## Recorded data
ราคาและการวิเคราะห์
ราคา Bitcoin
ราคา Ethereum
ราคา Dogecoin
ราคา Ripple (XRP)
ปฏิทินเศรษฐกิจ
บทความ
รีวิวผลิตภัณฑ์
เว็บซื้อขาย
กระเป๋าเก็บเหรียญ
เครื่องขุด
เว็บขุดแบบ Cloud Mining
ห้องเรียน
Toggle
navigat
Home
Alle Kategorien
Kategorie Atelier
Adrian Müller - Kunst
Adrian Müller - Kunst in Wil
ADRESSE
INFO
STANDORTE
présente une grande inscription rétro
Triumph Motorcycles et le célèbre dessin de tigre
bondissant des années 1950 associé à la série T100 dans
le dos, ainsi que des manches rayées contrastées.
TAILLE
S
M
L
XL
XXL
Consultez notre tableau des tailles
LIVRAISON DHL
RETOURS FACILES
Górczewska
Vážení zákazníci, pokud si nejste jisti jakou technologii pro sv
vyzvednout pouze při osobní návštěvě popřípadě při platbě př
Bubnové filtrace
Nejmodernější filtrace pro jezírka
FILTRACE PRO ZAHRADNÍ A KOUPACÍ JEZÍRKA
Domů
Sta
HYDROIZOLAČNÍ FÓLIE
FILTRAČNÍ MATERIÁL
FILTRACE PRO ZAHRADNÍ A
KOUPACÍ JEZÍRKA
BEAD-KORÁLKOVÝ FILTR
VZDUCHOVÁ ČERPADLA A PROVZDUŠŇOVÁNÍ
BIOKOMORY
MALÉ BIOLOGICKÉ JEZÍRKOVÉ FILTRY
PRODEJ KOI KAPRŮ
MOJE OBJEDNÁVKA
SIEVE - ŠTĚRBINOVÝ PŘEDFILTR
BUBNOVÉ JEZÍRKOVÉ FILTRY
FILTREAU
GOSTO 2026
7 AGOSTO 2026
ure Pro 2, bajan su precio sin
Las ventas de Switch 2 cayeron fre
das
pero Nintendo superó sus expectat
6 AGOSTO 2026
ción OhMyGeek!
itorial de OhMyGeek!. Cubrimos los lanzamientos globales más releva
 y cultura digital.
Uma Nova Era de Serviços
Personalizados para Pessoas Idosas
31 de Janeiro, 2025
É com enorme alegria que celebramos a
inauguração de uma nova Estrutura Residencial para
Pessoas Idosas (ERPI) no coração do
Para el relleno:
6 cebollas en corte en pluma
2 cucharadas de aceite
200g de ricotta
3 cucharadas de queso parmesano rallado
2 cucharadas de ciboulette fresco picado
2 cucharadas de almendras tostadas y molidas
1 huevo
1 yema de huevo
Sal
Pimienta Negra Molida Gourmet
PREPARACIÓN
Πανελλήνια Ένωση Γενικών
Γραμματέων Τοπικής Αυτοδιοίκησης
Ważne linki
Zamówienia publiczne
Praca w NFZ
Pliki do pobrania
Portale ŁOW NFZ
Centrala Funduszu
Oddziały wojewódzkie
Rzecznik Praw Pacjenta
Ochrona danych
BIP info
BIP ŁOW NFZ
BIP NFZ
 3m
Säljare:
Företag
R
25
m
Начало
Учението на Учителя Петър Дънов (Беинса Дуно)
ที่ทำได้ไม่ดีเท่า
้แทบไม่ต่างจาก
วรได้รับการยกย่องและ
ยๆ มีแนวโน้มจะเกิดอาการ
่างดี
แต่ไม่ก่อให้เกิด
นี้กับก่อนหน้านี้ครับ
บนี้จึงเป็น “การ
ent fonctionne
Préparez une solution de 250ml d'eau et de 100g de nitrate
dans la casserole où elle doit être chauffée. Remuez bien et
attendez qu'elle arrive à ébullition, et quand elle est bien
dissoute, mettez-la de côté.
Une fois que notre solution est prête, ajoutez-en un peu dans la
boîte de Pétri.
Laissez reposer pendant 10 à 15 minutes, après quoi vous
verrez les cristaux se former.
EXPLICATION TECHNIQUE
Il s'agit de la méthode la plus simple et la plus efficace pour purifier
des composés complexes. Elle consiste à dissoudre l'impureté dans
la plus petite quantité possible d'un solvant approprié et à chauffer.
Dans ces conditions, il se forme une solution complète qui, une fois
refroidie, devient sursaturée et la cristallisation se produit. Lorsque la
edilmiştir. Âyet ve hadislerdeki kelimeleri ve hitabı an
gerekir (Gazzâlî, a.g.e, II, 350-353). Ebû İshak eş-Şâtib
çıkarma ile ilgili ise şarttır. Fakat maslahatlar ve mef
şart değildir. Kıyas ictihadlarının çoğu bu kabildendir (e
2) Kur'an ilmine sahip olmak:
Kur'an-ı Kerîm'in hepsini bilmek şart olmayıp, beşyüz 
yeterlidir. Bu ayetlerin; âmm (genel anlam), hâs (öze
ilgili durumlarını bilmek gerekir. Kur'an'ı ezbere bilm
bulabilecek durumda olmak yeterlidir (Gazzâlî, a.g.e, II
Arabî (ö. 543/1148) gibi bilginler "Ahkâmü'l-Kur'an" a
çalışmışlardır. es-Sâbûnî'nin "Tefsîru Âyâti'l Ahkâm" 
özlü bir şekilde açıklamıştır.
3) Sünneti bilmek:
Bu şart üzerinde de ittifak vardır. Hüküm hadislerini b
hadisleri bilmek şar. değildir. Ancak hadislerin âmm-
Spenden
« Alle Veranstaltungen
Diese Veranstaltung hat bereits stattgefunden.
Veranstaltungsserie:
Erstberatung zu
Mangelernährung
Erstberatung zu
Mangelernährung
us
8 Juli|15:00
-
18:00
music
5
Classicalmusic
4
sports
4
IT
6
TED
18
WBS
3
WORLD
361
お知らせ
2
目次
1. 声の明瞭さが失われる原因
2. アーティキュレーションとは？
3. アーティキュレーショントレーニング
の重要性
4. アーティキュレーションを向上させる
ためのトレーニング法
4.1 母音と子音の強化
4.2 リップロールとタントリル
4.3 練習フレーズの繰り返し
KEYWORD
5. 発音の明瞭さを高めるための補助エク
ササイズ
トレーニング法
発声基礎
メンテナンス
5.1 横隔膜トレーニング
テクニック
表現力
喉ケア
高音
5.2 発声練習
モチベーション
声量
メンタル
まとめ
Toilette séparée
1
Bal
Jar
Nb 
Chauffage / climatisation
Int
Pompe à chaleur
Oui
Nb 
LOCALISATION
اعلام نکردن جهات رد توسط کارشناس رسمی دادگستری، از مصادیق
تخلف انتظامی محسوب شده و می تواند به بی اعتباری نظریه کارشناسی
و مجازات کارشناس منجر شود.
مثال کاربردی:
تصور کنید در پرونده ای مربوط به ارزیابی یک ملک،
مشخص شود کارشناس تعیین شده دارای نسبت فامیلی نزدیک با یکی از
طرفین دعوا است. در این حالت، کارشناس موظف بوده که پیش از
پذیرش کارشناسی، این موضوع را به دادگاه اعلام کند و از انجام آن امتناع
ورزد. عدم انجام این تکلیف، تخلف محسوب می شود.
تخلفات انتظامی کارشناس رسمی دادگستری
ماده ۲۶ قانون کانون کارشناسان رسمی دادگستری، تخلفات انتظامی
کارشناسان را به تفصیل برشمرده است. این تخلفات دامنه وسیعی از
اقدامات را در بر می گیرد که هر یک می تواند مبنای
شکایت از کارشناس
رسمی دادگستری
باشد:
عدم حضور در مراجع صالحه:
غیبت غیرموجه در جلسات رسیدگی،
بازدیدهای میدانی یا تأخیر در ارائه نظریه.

## Task requirements
Gather every line above that contains the word "yeterlidir", and copy each of those lines in full.

## Exercise solution
yeterlidir. Bu ayetlerin; âmm (genel anlam), hâs (öze
bulabilecek durumda olmak yeterlidir (Gazzâlî, a.g.e, II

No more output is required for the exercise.